The next step will be to use Ansible’s AdHoc functionality to check our configuration. With Ansible, plays are commonly ran using a playbook, however it’s possible to run plays AdHoc via the command line. I will use the PING module to reach out to the hosts I configured in my hosts file. Note that this is not an ICMP ping, but rather a trivial test module that will confirm our hosts file is configured correctly and a usable version of Python is installed on each remote target.
$ /usr/bin/ansible all -m ping
The details of this command are: Run ‘/usr/bin/ansible’ against ‘all’ hosts in our inventory using the ‘-m’ module ‘ping’. A successful return will look like this:
localhost | SUCCESS => { "changed": false, "ping": "pong" } host2 | SUCCESS => { "changed": false, "ping": "pong" } host1 | SUCCESS => { "changed": false, "ping": "pong" }
If you followed along and received PONG responses back from all of your configured hosts, congrats!
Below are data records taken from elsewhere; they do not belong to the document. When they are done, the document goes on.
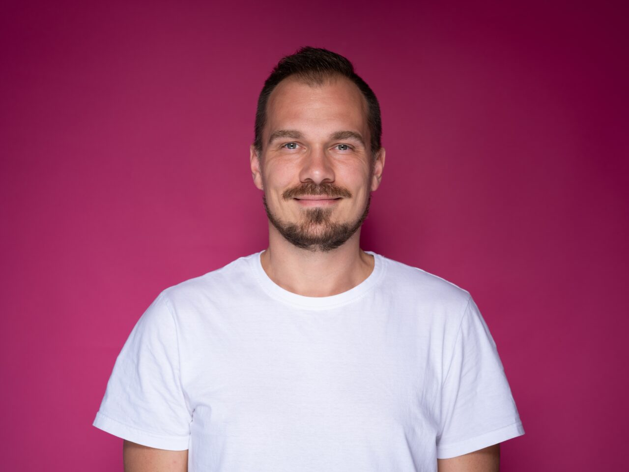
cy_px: 236
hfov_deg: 30.7
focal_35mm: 63
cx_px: 314
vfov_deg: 23.3
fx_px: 1145
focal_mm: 80
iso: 100
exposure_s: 1/100
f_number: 5
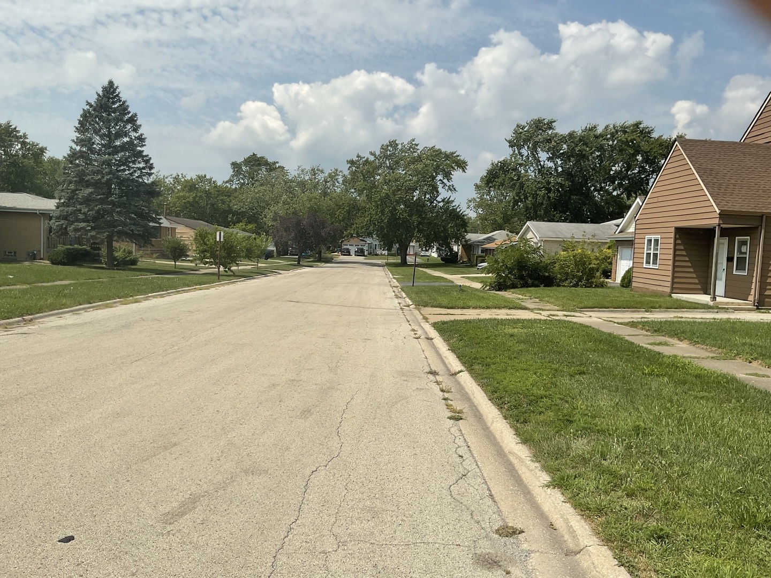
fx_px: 646
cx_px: 386
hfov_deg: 61.7
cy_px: 289
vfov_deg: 48.2
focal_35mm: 29
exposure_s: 1/3788
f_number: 1.8
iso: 16
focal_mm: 3
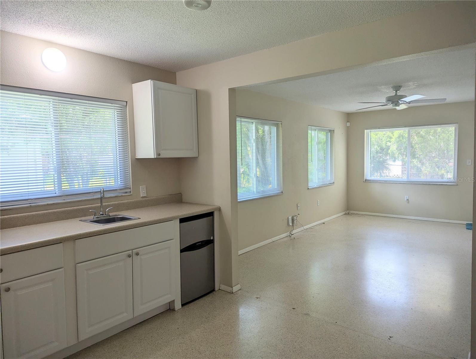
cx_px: 238
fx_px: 330
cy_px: 180
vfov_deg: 56.9
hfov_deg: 71.5
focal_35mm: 24
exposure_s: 1/120
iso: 75
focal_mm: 6.81
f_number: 1.85
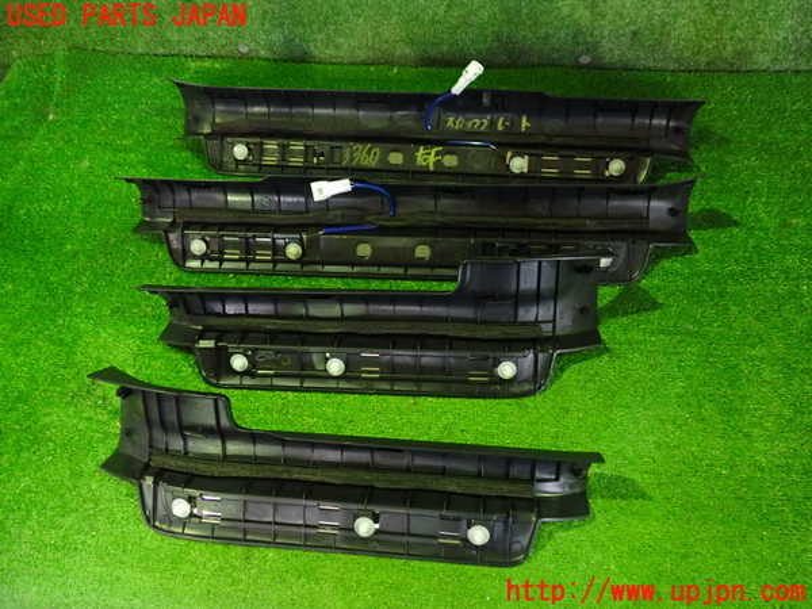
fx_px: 704
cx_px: 406
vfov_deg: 46.8
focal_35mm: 30
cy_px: 304
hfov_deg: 60.0
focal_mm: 5.4
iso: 800
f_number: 2.3
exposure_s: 1/20
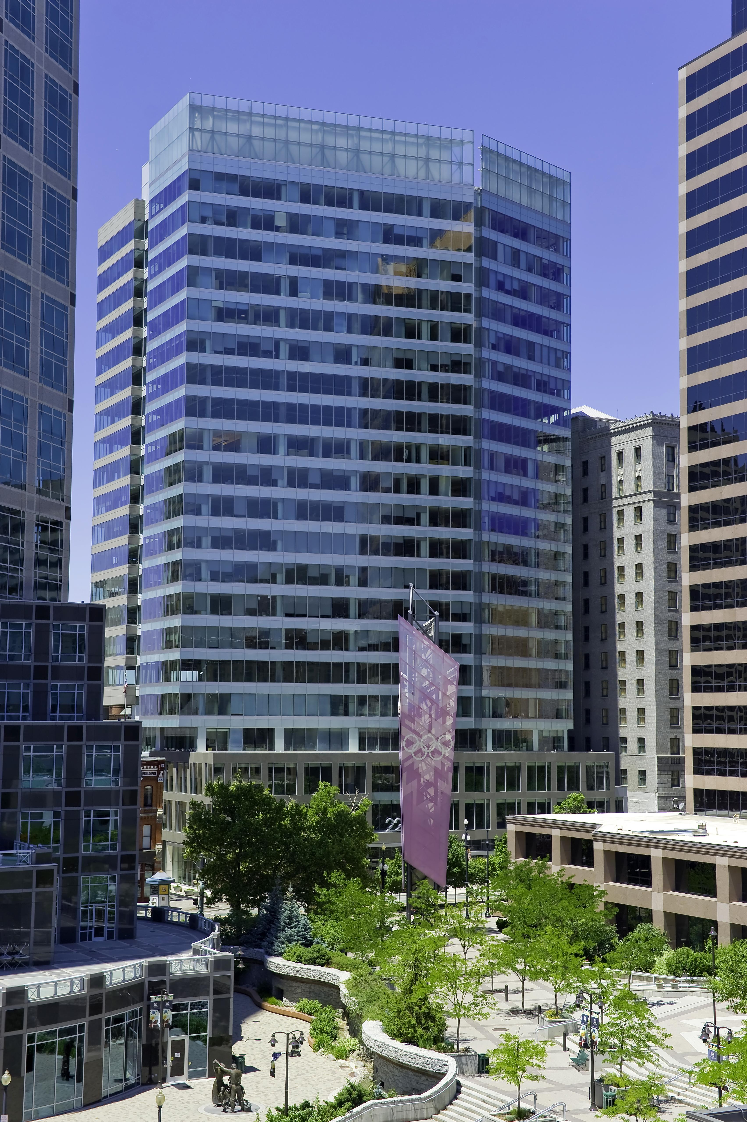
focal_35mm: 52
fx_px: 1620
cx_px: 374
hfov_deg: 26.0
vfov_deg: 38.2
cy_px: 561
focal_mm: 52
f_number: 4
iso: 200
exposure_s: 1/1600
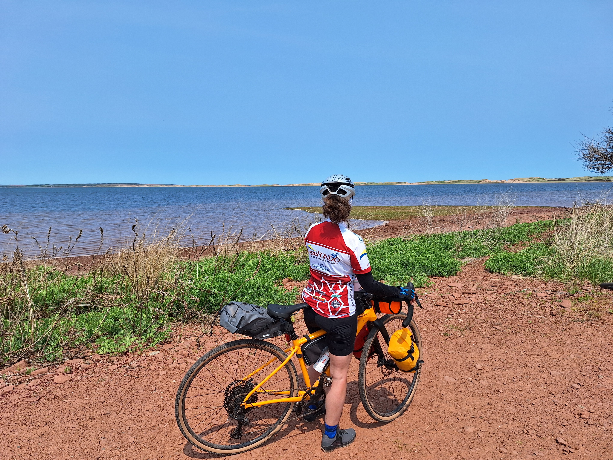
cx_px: 306
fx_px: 407
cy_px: 230
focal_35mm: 23
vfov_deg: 58.9
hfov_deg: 73.9
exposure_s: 1/2809
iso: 40
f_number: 1.8
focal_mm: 5.54
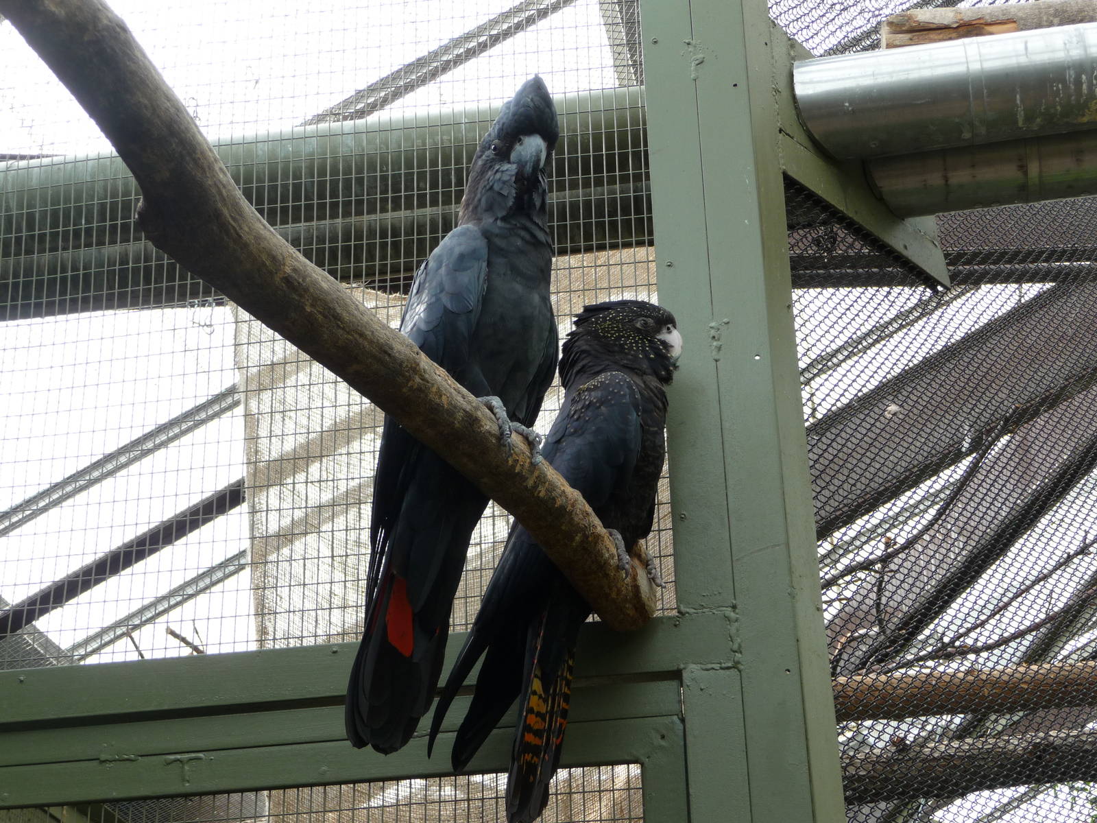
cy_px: 412
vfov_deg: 20.4
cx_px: 548
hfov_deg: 27.0
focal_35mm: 72
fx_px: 2282
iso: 100
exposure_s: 1/80
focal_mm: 12.2
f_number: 4.6
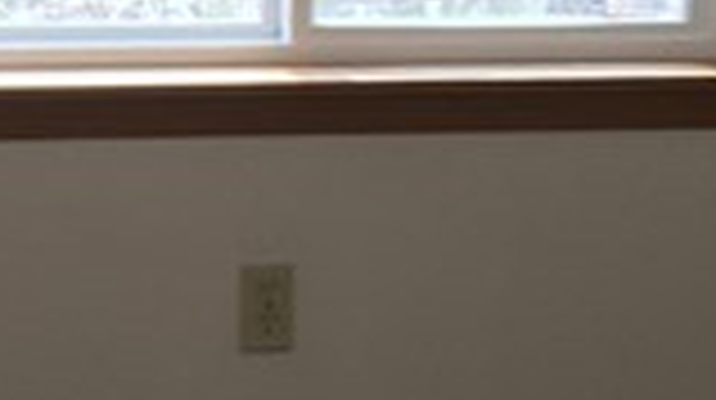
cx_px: -315
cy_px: -234
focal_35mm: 204
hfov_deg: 10.3
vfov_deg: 5.9
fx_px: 3868
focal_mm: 4.15
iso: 25
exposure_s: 1/60
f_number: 2.2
You’ve successfully configured an Ansible Control Node. If you received some error text it might be necessary to review your configuration. The first thing I would check would be the ability to send regular ICMP to the hosts listed in your inventory file as they are specified there. For instance I am able to send both an ICMP and an Ansible ping to ‘host1’ because I’ve configured that alias in /etc/hosts, like:
192.168.1.42 host1 webserver1.example.com
Next, I would check to see that I am able to ssh to one of the hosts in the inventory.